▸ Transcribed page text
=-=-=-=-=
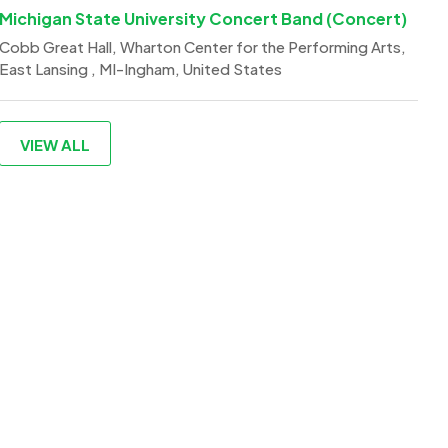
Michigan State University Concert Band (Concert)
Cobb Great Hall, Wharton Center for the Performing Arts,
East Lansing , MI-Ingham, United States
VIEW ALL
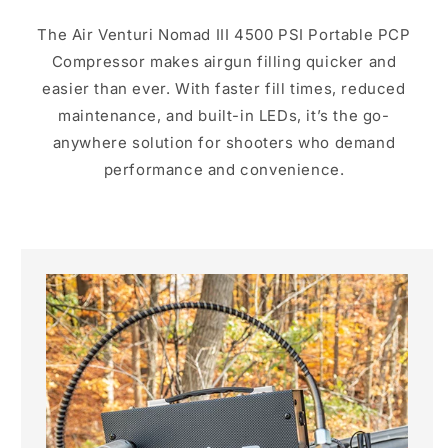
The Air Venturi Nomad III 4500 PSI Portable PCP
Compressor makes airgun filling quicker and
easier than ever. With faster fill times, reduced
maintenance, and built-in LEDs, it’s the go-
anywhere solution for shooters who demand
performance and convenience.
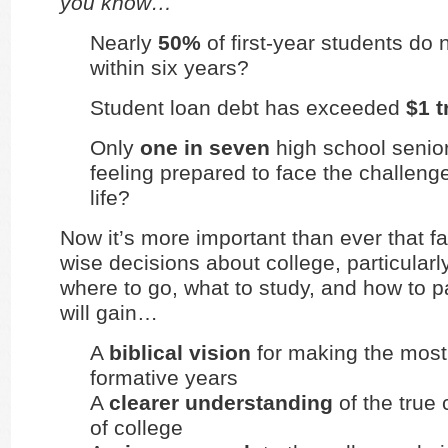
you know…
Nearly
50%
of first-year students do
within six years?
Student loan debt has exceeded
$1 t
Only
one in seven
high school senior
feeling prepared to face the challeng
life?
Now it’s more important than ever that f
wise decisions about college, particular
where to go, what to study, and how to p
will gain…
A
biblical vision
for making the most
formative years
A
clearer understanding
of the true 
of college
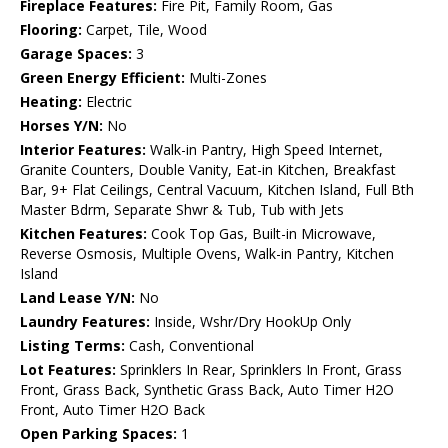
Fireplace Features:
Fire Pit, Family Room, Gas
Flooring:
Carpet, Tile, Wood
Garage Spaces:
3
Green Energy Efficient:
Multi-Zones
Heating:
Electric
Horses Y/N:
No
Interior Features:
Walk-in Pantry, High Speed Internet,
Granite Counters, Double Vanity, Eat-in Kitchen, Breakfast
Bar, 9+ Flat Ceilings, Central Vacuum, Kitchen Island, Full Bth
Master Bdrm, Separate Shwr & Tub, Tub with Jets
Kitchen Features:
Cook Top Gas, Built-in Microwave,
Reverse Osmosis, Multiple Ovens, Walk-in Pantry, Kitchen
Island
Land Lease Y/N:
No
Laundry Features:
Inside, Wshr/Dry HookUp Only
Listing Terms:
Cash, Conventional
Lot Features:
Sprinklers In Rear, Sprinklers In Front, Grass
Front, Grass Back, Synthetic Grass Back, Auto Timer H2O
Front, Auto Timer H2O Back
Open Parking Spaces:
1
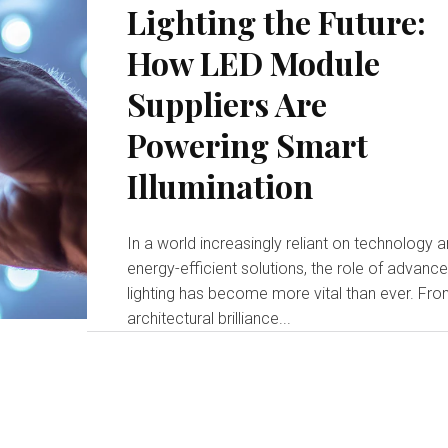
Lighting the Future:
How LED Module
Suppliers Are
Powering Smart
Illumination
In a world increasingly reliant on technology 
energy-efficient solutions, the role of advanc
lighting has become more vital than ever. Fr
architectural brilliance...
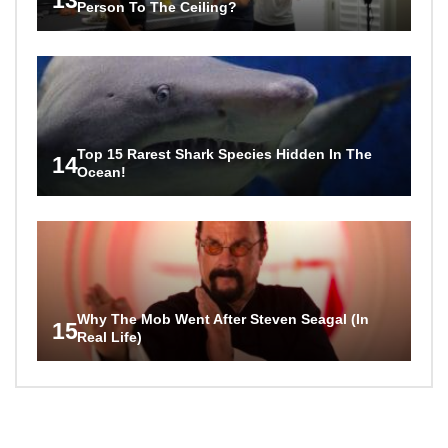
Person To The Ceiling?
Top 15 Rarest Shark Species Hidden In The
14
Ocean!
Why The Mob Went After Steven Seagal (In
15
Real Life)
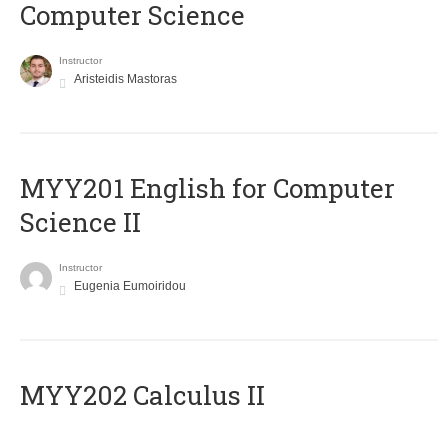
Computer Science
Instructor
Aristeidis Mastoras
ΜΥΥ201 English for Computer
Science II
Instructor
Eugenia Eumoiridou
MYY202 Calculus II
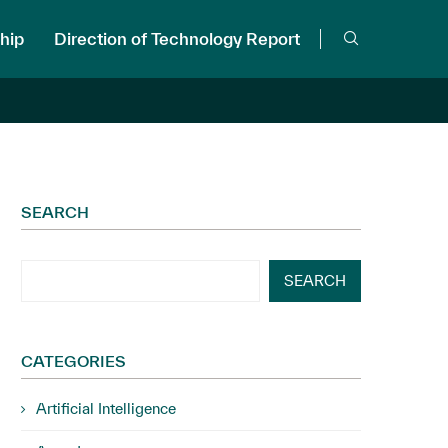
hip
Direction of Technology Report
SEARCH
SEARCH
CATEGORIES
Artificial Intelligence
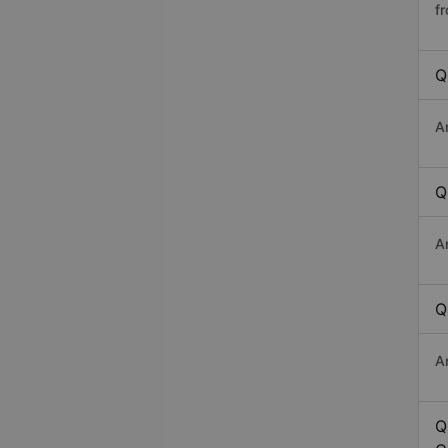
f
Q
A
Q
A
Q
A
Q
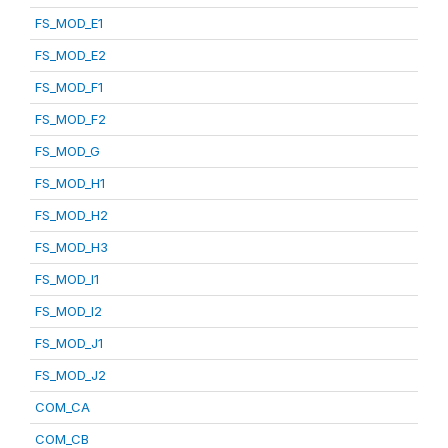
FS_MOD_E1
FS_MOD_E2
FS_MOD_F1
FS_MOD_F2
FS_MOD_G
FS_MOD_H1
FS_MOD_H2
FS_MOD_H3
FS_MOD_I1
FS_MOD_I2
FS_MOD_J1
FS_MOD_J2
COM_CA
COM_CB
=-=-=-=-=
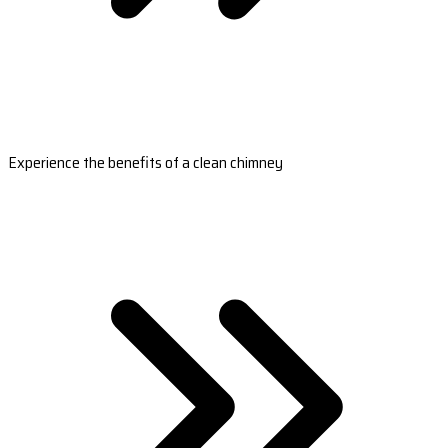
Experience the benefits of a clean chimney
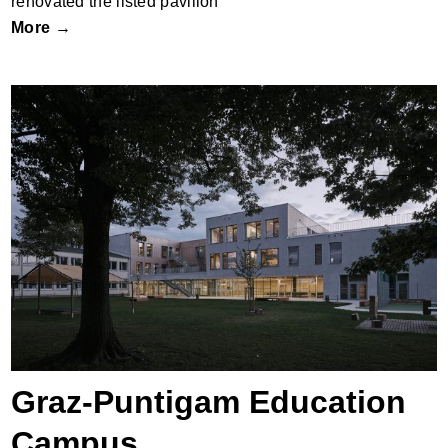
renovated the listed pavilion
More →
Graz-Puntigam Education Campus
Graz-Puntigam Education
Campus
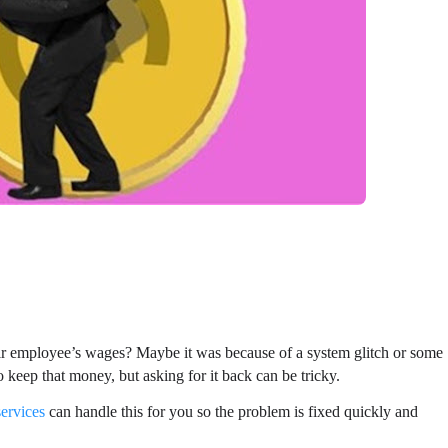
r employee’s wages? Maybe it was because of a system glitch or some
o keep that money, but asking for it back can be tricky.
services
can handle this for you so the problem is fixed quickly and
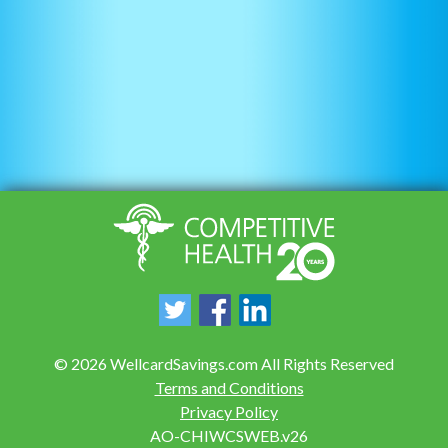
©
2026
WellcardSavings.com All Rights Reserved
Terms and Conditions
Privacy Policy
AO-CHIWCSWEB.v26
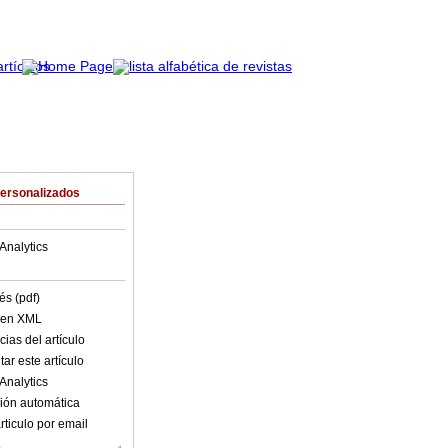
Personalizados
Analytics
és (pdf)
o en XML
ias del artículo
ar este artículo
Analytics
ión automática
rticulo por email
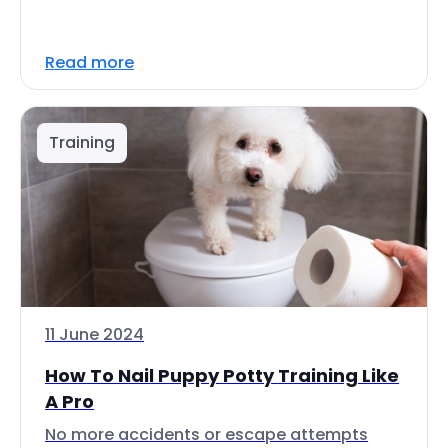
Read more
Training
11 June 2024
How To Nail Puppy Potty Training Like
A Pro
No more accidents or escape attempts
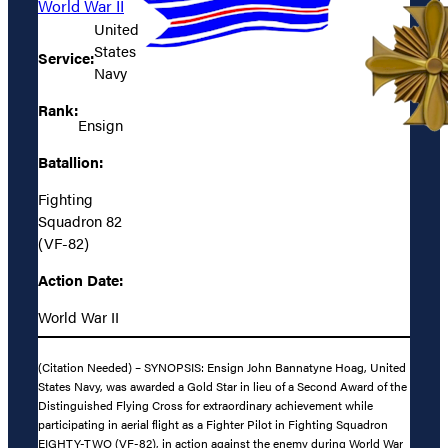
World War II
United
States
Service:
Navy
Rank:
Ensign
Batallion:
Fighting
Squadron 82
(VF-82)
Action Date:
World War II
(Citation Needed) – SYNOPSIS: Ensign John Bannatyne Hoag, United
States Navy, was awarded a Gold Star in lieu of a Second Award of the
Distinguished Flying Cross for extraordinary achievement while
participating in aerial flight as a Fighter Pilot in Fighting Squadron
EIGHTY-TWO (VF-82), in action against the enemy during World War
=-=-=-=-=
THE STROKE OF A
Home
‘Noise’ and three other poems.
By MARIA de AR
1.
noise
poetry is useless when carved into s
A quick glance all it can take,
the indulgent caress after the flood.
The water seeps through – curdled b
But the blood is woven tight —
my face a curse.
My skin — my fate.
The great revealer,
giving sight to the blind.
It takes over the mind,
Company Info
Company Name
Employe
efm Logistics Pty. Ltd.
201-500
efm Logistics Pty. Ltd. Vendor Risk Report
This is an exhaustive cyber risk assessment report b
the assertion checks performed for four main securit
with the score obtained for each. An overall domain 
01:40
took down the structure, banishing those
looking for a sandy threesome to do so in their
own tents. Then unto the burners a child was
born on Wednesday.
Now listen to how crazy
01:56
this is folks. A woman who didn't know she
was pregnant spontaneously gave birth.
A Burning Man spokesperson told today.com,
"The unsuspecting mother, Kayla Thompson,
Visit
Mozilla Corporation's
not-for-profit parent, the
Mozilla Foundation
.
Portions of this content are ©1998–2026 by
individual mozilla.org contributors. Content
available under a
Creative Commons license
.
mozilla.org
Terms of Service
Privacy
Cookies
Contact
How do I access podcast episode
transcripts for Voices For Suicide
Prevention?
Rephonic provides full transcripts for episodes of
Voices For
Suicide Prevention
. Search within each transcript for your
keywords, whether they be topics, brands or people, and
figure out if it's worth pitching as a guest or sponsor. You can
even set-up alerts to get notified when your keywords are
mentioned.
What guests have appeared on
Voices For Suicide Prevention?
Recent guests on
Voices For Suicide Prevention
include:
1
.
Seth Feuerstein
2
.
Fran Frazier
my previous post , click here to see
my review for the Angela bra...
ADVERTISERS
=-=-=-=-=
▸ Aim of the exercise
Lay out the lines of the listing as a JSON list of strings, one string per line, with blank lines omitted and the picture markers left out. Begin at the line that contains "Personalizados" and stop after the line that contains "No more accidents or escape attempts".

▸ Exercise result
[
  "Personalizados",
  "Analytics",
  "és (pdf)",
  "o en XML",
  "ias del artículo",
  "ar este artículo",
  "Analytics",
  "ión automática",
  "rticulo por email",
  "Read more",
  "Training",
  "11 June 2024",
  "How To Nail Puppy Potty Training Like",
  "A Pro",
  "No more accidents or escape attempts"
]